>> Begin

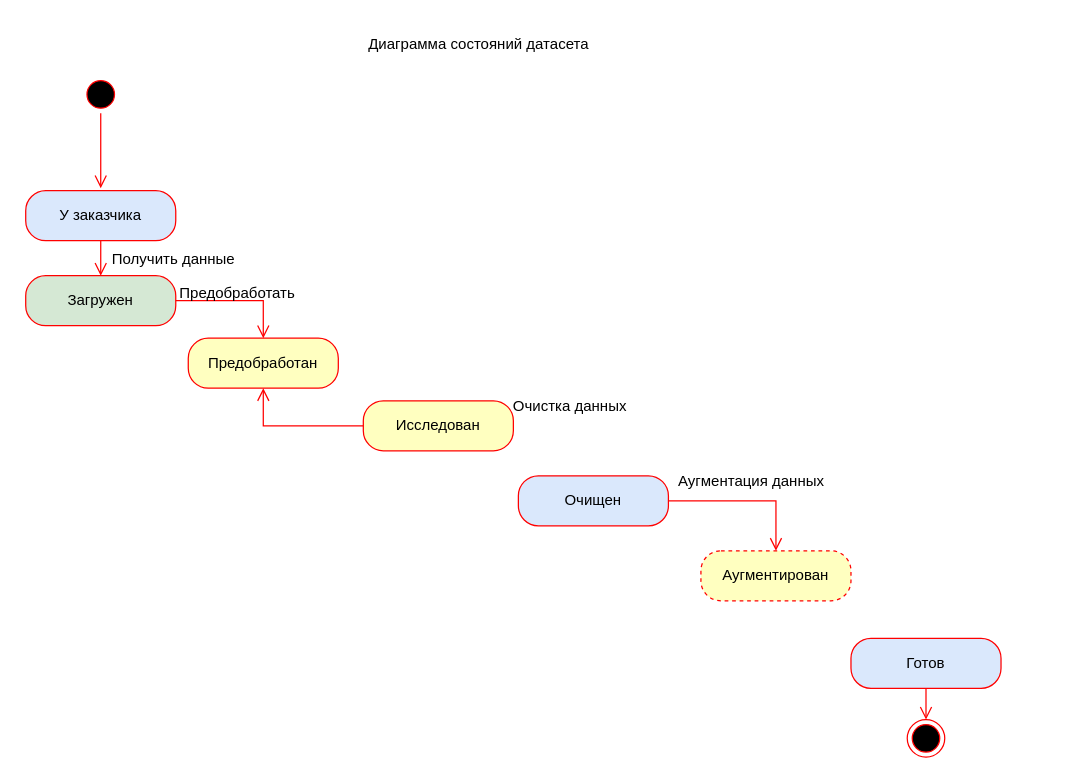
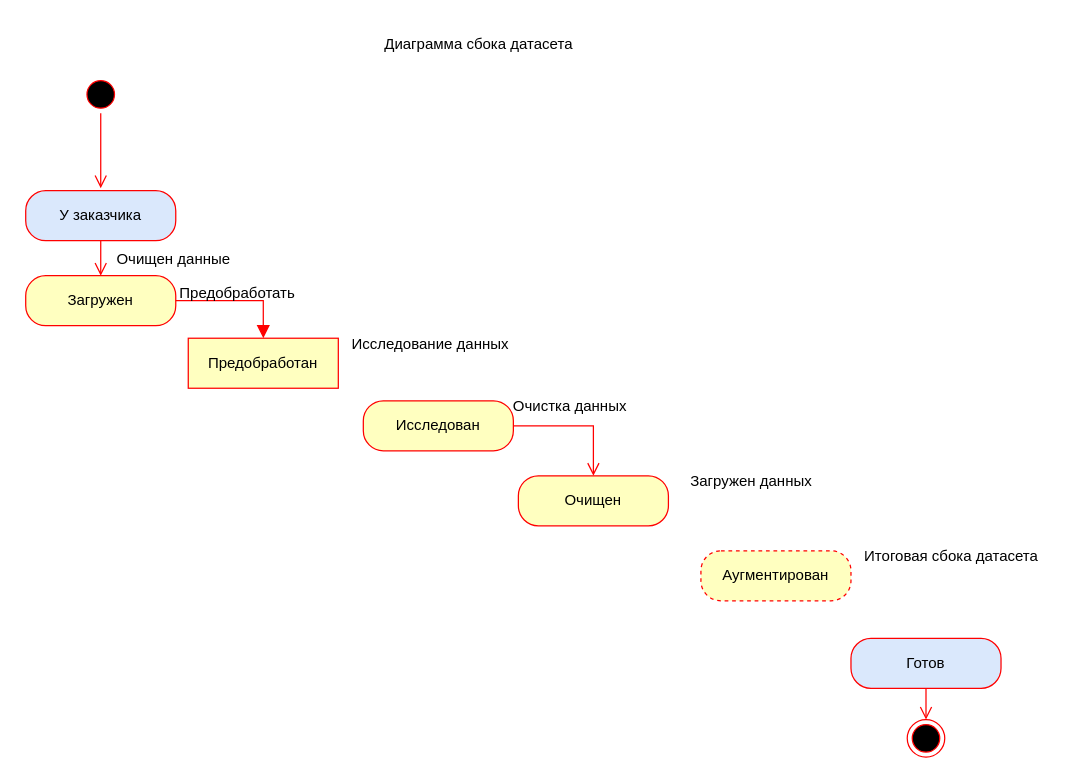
  <mxCell id="0" />
  <mxCell id="1" parent="0" />
- <mxCell id="2" value="Диаграмма состояний датасета" style="text;html=1;align=center;verticalAlign=middle;resizable=0;points=[];autosize=1;strokeColor=none;fillColor=none;" vertex="1" parent="1"><mxGeometry x="282" y="20" width="200" height="30" as="geometry" /></mxCell>
+ <mxCell id="2" value="Диаграмма сбока датасета" style="text;html=1;align=center;verticalAlign=middle;resizable=0;points=[];autosize=1;strokeColor=none;fillColor=none;" vertex="1" parent="1"><mxGeometry x="282" y="20" width="200" height="30" as="geometry" /></mxCell>
  <mxCell id="3" value="" style="ellipse;html=1;shape=startState;fillColor=#000000;strokeColor=#ff0000;" vertex="1" parent="1"><mxGeometry x="65" y="60" width="30" height="30" as="geometry" /></mxCell>
  <mxCell id="4" value="" style="edgeStyle=orthogonalEdgeStyle;html=1;verticalAlign=bottom;endArrow=open;endSize=8;strokeColor=#ff0000;rounded=0;" edge="1" source="3" parent="1"><mxGeometry relative="1" as="geometry"><mxPoint x="80" y="150" as="targetPoint" /></mxGeometry></mxCell>
  <mxCell id="5" value="" style="ellipse;html=1;shape=endState;fillColor=#000000;strokeColor=#ff0000;" vertex="1" parent="1"><mxGeometry x="725" y="575" width="30" height="30" as="geometry" /></mxCell>
  <mxCell id="6" value="У заказчика" style="rounded=1;whiteSpace=wrap;html=1;arcSize=40;fontColor=#000000;fillColor=#dae8fc;strokeColor=#ff0000;" vertex="1" parent="1"><mxGeometry x="20" y="152" width="120" height="40" as="geometry" /></mxCell>
  <mxCell id="7" value="" style="edgeStyle=orthogonalEdgeStyle;html=1;verticalAlign=bottom;endArrow=open;endSize=8;strokeColor=#ff0000;rounded=0;" edge="1" source="6" parent="1"><mxGeometry relative="1" as="geometry"><mxPoint x="80" y="220" as="targetPoint" /></mxGeometry></mxCell>
- <mxCell id="8" value="Загружен" style="rounded=1;whiteSpace=wrap;html=1;arcSize=40;fontColor=#000000;fillColor=#d5e8d4;strokeColor=#ff0000;" vertex="1" parent="1"><mxGeometry x="20" y="220" width="120" height="40" as="geometry" /></mxCell>
- <mxCell id="9" value="" style="edgeStyle=orthogonalEdgeStyle;html=1;verticalAlign=bottom;endArrow=open;endSize=8;strokeColor=#ff0000;rounded=0;entryX=0.5;entryY=0;entryDx=0;entryDy=0;" edge="1" source="8" parent="1" target="11"><mxGeometry relative="1" as="geometry"><mxPoint x="80" y="350" as="targetPoint" /></mxGeometry></mxCell>
- <mxCell id="10" value="Получить данные" style="text;html=1;align=center;verticalAlign=middle;resizable=0;points=[];autosize=1;strokeColor=none;fillColor=none;" vertex="1" parent="1"><mxGeometry x="78" y="192" width="120" height="30" as="geometry" /></mxCell>
- <mxCell id="11" value="Предобработан" style="rounded=1;whiteSpace=wrap;html=1;arcSize=40;fontColor=#000000;fillColor=#ffffc0;strokeColor=#ff0000;" vertex="1" parent="1"><mxGeometry x="150" y="270" width="120" height="40" as="geometry" /></mxCell>
+ <mxCell id="8" value="Загружен" style="rounded=1;whiteSpace=wrap;html=1;arcSize=40;fontColor=#000000;fillColor=#ffffc0;strokeColor=#ff0000;" vertex="1" parent="1"><mxGeometry x="20" y="220" width="120" height="40" as="geometry" /></mxCell>
+ <mxCell id="9" value="" style="edgeStyle=orthogonalEdgeStyle;html=1;verticalAlign=bottom;endArrow=block;endSize=8;strokeColor=#ff0000;rounded=0;entryX=0.5;entryY=0;entryDx=0;entryDy=0;" edge="1" source="8" parent="1" target="11"><mxGeometry relative="1" as="geometry"><mxPoint x="80" y="350" as="targetPoint" /></mxGeometry></mxCell>
+ <mxCell id="10" value="Очищен данные" style="text;html=1;align=center;verticalAlign=middle;resizable=0;points=[];autosize=1;strokeColor=none;fillColor=none;" vertex="1" parent="1"><mxGeometry x="78" y="192" width="120" height="30" as="geometry" /></mxCell>
+ <mxCell id="11" value="Предобработан" style="whiteSpace=wrap;html=1;arcSize=40;fontColor=#000000;fillColor=#ffffc0;strokeColor=#ff0000;rounded=0;" vertex="1" parent="1"><mxGeometry x="150" y="270" width="120" height="40" as="geometry" /></mxCell>
  <mxCell id="12" value="Исследован" style="rounded=1;whiteSpace=wrap;html=1;arcSize=40;fontColor=#000000;fillColor=#ffffc0;strokeColor=#ff0000;" vertex="1" parent="1"><mxGeometry x="290" y="320" width="120" height="40" as="geometry" /></mxCell>
- <mxCell id="13" value="" style="edgeStyle=orthogonalEdgeStyle;html=1;verticalAlign=bottom;endArrow=open;endSize=8;strokeColor=#ff0000;rounded=0;" edge="1" source="12" parent="1" target="11"><mxGeometry relative="1" as="geometry"><mxPoint x="350" y="430" as="targetPoint" /></mxGeometry></mxCell>
- <mxCell id="14" value="Очищен" style="rounded=1;whiteSpace=wrap;html=1;arcSize=40;fontColor=#000000;fillColor=#dae8fc;strokeColor=#ff0000;" vertex="1" parent="1"><mxGeometry x="414" y="380" width="120" height="40" as="geometry" /></mxCell>
- <mxCell id="15" value="" style="edgeStyle=orthogonalEdgeStyle;html=1;verticalAlign=bottom;endArrow=open;endSize=8;strokeColor=#ff0000;rounded=0;entryX=0.5;entryY=0;entryDx=0;entryDy=0;" edge="1" source="14" parent="1" target="16"><mxGeometry relative="1" as="geometry"><mxPoint x="474" y="510" as="targetPoint" /></mxGeometry></mxCell>
+ <mxCell id="13" value="" style="edgeStyle=orthogonalEdgeStyle;html=1;verticalAlign=bottom;endArrow=open;endSize=8;strokeColor=#ff0000;rounded=0;entryX=0.5;entryY=0;entryDx=0;entryDy=0;" edge="1" source="12" parent="1" target="14"><mxGeometry relative="1" as="geometry"><mxPoint x="350" y="430" as="targetPoint" /></mxGeometry></mxCell>
+ <mxCell id="14" value="Очищен" style="rounded=1;whiteSpace=wrap;html=1;arcSize=40;fontColor=#000000;fillColor=#ffffc0;strokeColor=#ff0000;" vertex="1" parent="1"><mxGeometry x="414" y="380" width="120" height="40" as="geometry" /></mxCell>
  <mxCell id="16" value="Аугментирован" style="rounded=1;whiteSpace=wrap;html=1;arcSize=40;fontColor=#000000;fillColor=#ffffc0;strokeColor=#ff0000;dashed=1;" vertex="1" parent="1"><mxGeometry x="560" y="440" width="120" height="40" as="geometry" /></mxCell>
  <mxCell id="17" value="Готов" style="rounded=1;whiteSpace=wrap;html=1;arcSize=40;fontColor=#000000;fillColor=#dae8fc;strokeColor=#ff0000;" vertex="1" parent="1"><mxGeometry x="680" y="510" width="120" height="40" as="geometry" /></mxCell>
  <mxCell id="18" value="" style="edgeStyle=orthogonalEdgeStyle;html=1;verticalAlign=bottom;endArrow=open;endSize=8;strokeColor=#ff0000;rounded=0;entryX=0.5;entryY=0;entryDx=0;entryDy=0;" edge="1" source="17" parent="1" target="5"><mxGeometry relative="1" as="geometry"><mxPoint x="740" y="570" as="targetPoint" /></mxGeometry></mxCell>
  <mxCell id="19" value="Предобработать" style="text;html=1;align=center;verticalAlign=middle;resizable=0;points=[];autosize=1;strokeColor=none;fillColor=none;" vertex="1" parent="1"><mxGeometry x="129" y="219" width="120" height="30" as="geometry" /></mxCell>
+ <mxCell id="20" value="Исследование данных&amp;nbsp;" style="text;html=1;align=center;verticalAlign=middle;resizable=0;points=[];autosize=1;strokeColor=none;fillColor=none;" vertex="1" parent="1"><mxGeometry x="270" y="260" width="150" height="30" as="geometry" /></mxCell>
  <mxCell id="21" value="Очистка данных" style="text;html=1;align=center;verticalAlign=middle;resizable=0;points=[];autosize=1;strokeColor=none;fillColor=none;" vertex="1" parent="1"><mxGeometry x="400" y="310" width="110" height="30" as="geometry" /></mxCell>
- <mxCell id="22" value="Аугментация данных" style="text;html=1;align=center;verticalAlign=middle;resizable=0;points=[];autosize=1;strokeColor=none;fillColor=none;" vertex="1" parent="1"><mxGeometry x="530" y="370" width="140" height="30" as="geometry" /></mxCell>
+ <mxCell id="22" value="Загружен данных" style="text;html=1;align=center;verticalAlign=middle;resizable=0;points=[];autosize=1;strokeColor=none;fillColor=none;" vertex="1" parent="1"><mxGeometry x="530" y="370" width="140" height="30" as="geometry" /></mxCell>
+ <mxCell id="23" value="Итоговая сбока датасета" style="text;html=1;align=center;verticalAlign=middle;resizable=0;points=[];autosize=1;strokeColor=none;fillColor=none;" vertex="1" parent="1"><mxGeometry x="680" y="430" width="160" height="30" as="geometry" /></mxCell>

>> End

• What to produce: Report how many lines in the material above contain the string "Загружен". Give only the number.

• Exercise output: 3